§ **RECORDS SHOWN**

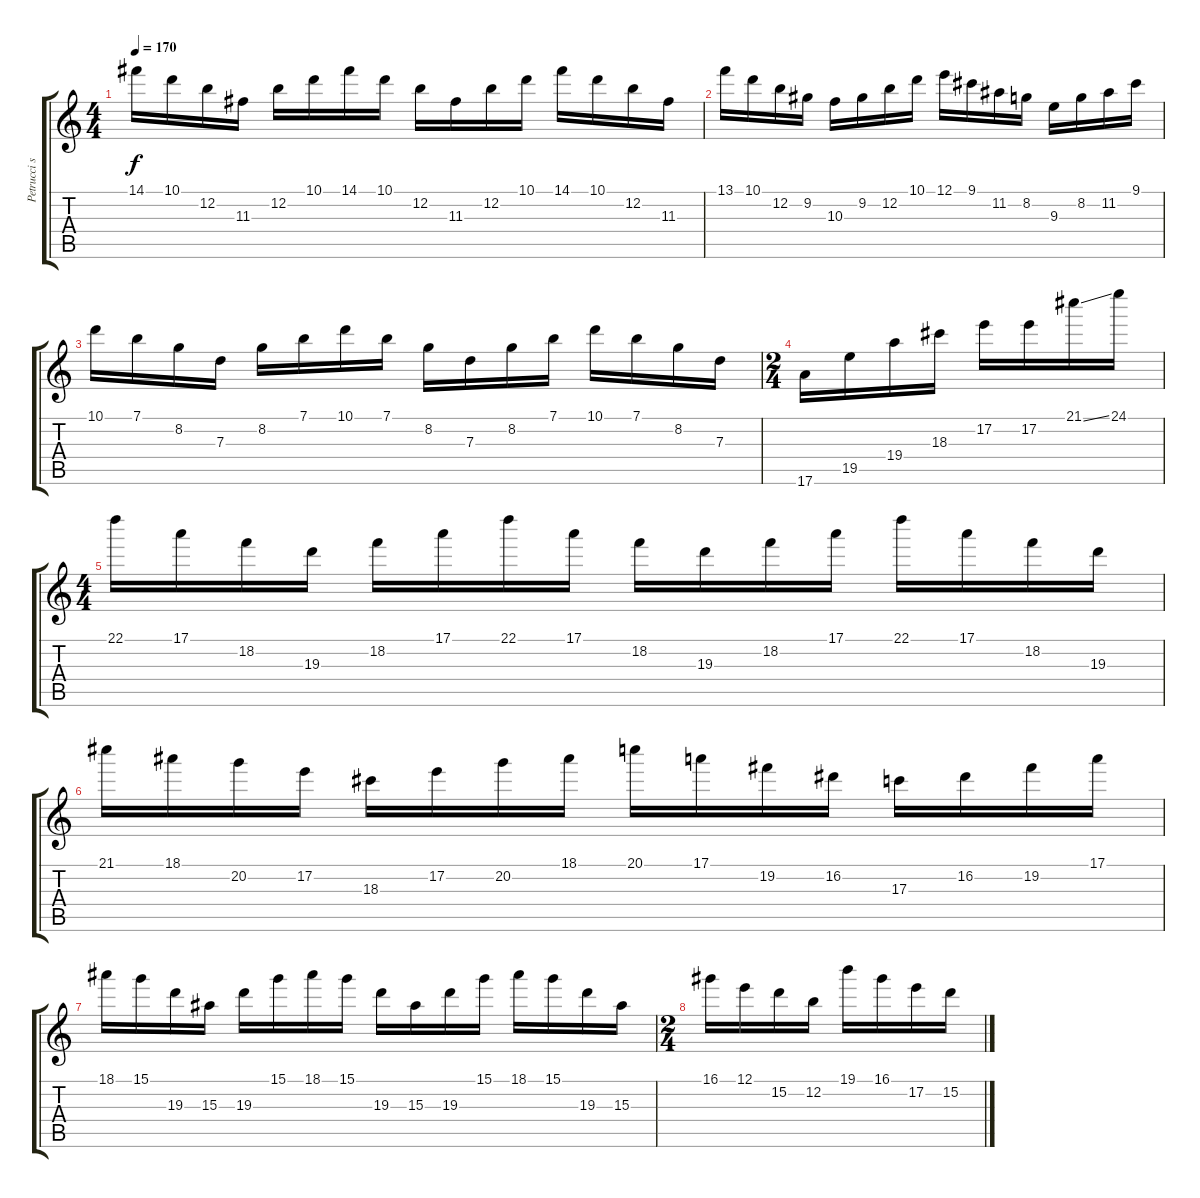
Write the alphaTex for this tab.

* * *

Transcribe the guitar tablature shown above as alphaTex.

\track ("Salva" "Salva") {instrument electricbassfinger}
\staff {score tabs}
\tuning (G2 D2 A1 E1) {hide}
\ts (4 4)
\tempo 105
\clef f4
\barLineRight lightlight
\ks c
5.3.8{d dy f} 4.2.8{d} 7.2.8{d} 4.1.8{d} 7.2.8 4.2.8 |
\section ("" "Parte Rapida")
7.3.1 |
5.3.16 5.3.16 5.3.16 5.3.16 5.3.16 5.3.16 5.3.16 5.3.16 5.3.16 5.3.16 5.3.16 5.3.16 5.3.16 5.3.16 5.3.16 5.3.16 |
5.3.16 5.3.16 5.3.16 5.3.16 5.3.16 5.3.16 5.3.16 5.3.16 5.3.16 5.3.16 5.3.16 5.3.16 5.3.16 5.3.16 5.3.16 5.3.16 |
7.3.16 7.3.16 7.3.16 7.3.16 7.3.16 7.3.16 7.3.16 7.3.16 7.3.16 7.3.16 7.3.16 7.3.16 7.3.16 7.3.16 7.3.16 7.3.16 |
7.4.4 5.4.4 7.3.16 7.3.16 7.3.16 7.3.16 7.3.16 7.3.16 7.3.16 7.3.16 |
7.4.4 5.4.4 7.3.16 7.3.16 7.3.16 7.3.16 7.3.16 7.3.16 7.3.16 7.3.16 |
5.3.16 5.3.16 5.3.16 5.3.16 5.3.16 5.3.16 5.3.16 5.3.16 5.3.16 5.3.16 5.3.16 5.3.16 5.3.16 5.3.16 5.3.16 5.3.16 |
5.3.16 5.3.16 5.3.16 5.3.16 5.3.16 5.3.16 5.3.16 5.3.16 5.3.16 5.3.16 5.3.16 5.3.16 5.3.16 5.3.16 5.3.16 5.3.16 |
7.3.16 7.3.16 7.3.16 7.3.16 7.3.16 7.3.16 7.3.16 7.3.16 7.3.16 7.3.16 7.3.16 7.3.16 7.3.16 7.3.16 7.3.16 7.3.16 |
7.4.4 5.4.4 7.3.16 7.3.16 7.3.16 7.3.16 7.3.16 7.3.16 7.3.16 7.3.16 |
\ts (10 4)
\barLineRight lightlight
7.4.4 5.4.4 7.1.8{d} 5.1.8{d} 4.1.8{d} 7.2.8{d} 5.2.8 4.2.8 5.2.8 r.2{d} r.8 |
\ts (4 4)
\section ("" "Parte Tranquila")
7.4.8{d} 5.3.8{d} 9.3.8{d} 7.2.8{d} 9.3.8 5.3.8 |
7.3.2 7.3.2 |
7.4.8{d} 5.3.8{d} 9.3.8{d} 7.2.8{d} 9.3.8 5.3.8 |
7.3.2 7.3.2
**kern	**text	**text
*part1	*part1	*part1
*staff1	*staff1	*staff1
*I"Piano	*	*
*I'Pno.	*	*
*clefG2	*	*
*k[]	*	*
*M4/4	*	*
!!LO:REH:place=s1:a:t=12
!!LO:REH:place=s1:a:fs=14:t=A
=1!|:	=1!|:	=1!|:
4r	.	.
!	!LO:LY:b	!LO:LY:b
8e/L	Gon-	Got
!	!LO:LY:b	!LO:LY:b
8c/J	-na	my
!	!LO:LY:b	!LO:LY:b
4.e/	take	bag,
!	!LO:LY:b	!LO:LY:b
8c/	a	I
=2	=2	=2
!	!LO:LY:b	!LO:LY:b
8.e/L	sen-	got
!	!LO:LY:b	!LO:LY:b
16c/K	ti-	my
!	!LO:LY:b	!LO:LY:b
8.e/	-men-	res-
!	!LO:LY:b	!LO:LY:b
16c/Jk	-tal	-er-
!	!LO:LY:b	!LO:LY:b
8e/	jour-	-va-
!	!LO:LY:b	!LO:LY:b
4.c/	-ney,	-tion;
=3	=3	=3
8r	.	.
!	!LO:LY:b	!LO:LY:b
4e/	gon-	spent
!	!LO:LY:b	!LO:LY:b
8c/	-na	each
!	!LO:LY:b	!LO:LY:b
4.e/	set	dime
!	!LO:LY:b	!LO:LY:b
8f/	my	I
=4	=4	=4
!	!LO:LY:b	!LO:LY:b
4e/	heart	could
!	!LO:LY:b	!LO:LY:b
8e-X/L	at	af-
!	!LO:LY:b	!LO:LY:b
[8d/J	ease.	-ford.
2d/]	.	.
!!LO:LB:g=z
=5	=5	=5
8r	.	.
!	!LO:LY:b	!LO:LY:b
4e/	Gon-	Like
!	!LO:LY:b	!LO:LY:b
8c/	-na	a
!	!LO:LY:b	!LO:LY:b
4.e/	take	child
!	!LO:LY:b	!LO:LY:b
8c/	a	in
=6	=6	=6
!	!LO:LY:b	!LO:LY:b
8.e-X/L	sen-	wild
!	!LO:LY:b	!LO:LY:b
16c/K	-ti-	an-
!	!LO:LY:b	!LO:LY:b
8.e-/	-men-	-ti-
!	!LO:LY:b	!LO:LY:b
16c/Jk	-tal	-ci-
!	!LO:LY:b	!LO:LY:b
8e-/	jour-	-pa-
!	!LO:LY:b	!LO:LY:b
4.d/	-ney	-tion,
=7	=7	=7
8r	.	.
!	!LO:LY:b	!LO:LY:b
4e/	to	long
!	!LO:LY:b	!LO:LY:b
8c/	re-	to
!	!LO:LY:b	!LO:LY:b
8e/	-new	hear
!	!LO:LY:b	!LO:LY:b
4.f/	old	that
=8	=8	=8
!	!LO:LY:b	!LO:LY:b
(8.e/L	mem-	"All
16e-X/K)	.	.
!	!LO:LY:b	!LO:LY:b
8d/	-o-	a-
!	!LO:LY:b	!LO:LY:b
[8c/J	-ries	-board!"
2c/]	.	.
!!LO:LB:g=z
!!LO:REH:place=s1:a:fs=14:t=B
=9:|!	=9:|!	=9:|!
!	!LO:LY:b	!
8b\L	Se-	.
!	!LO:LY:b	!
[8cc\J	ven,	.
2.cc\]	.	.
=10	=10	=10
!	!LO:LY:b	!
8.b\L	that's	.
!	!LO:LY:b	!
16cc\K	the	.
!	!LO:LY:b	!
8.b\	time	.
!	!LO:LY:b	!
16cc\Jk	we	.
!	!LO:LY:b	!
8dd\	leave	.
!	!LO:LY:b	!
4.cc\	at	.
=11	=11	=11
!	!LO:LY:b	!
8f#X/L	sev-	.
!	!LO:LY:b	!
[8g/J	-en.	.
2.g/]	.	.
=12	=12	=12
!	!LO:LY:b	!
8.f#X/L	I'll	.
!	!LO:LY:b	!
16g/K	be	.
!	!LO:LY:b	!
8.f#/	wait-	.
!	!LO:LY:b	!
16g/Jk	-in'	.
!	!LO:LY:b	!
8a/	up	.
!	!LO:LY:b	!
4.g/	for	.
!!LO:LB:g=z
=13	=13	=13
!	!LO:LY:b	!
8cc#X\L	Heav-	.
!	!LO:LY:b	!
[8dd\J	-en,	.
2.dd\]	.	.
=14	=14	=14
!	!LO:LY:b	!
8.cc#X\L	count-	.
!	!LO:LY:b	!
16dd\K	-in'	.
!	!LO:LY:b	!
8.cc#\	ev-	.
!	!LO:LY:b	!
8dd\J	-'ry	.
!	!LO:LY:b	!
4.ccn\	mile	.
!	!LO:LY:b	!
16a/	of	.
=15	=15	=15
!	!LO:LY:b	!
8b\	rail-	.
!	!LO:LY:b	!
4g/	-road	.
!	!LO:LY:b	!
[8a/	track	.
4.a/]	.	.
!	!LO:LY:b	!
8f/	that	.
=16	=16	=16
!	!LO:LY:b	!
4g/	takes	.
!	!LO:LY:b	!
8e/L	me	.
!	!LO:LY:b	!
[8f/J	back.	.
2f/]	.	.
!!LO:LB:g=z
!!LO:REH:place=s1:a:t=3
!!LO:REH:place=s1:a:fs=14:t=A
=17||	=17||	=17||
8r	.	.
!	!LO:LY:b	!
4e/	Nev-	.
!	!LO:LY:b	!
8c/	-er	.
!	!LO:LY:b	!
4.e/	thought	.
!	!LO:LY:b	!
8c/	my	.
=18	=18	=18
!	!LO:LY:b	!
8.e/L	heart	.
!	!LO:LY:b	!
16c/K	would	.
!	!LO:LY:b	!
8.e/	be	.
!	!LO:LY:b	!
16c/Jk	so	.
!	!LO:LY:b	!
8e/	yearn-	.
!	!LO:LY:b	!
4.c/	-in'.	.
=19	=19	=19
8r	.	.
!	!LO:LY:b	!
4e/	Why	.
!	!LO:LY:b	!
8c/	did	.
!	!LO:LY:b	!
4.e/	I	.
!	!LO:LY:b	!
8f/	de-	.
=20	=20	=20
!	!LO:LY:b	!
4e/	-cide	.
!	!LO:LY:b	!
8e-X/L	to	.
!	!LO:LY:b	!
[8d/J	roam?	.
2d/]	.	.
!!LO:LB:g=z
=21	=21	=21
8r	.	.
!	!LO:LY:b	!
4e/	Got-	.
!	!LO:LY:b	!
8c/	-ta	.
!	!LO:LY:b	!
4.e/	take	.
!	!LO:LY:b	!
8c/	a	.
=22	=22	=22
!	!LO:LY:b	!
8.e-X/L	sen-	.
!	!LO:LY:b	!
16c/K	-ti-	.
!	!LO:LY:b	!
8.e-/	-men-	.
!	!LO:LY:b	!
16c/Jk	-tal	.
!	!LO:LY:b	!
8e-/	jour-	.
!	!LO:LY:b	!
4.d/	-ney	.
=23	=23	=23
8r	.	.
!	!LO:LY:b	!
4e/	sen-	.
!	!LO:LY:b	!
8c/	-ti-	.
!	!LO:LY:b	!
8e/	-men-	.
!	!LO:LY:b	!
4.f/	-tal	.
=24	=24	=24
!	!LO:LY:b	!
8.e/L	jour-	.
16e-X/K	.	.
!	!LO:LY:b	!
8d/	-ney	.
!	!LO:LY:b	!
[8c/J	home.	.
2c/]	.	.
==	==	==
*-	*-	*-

--

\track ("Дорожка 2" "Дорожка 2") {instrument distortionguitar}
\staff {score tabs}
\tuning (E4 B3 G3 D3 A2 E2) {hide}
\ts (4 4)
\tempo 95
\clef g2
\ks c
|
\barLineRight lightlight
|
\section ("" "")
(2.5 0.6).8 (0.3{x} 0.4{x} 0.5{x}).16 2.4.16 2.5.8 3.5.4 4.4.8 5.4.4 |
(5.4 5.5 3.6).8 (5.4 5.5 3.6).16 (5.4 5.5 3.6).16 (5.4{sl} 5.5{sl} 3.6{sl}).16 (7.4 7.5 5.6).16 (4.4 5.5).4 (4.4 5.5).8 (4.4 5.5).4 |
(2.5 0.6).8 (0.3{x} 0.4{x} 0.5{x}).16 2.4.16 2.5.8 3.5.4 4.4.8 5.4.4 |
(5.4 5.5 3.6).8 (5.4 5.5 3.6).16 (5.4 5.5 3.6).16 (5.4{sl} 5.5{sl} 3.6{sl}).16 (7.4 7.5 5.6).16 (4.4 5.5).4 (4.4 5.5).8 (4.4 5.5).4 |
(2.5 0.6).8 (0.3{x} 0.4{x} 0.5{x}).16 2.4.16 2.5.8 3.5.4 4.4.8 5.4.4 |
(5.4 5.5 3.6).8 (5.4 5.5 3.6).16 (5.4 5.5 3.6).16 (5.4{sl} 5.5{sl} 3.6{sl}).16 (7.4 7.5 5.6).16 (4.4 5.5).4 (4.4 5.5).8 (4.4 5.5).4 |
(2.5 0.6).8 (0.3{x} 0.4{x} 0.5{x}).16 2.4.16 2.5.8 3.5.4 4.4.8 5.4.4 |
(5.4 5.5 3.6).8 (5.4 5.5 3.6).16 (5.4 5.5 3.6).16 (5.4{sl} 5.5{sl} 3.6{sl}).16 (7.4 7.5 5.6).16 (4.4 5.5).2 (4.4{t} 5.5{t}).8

§ **WHAT THE TASK REQUIRES**
Reproduce, with no changes, the stretch of rows from the line containing "Transcribe the guitar" through the line containing "7.2.8 4.2.8 |", including both of those lines.

§ **TASK SOLUTION**
Transcribe the guitar tablature shown above as alphaTex.

\track ("Salva" "Salva") {instrument electricbassfinger}
\staff {score tabs}
\tuning (G2 D2 A1 E1) {hide}
\ts (4 4)
\tempo 105
\clef f4
\barLineRight lightlight
\ks c
5.3.8{d dy f} 4.2.8{d} 7.2.8{d} 4.1.8{d} 7.2.8 4.2.8 |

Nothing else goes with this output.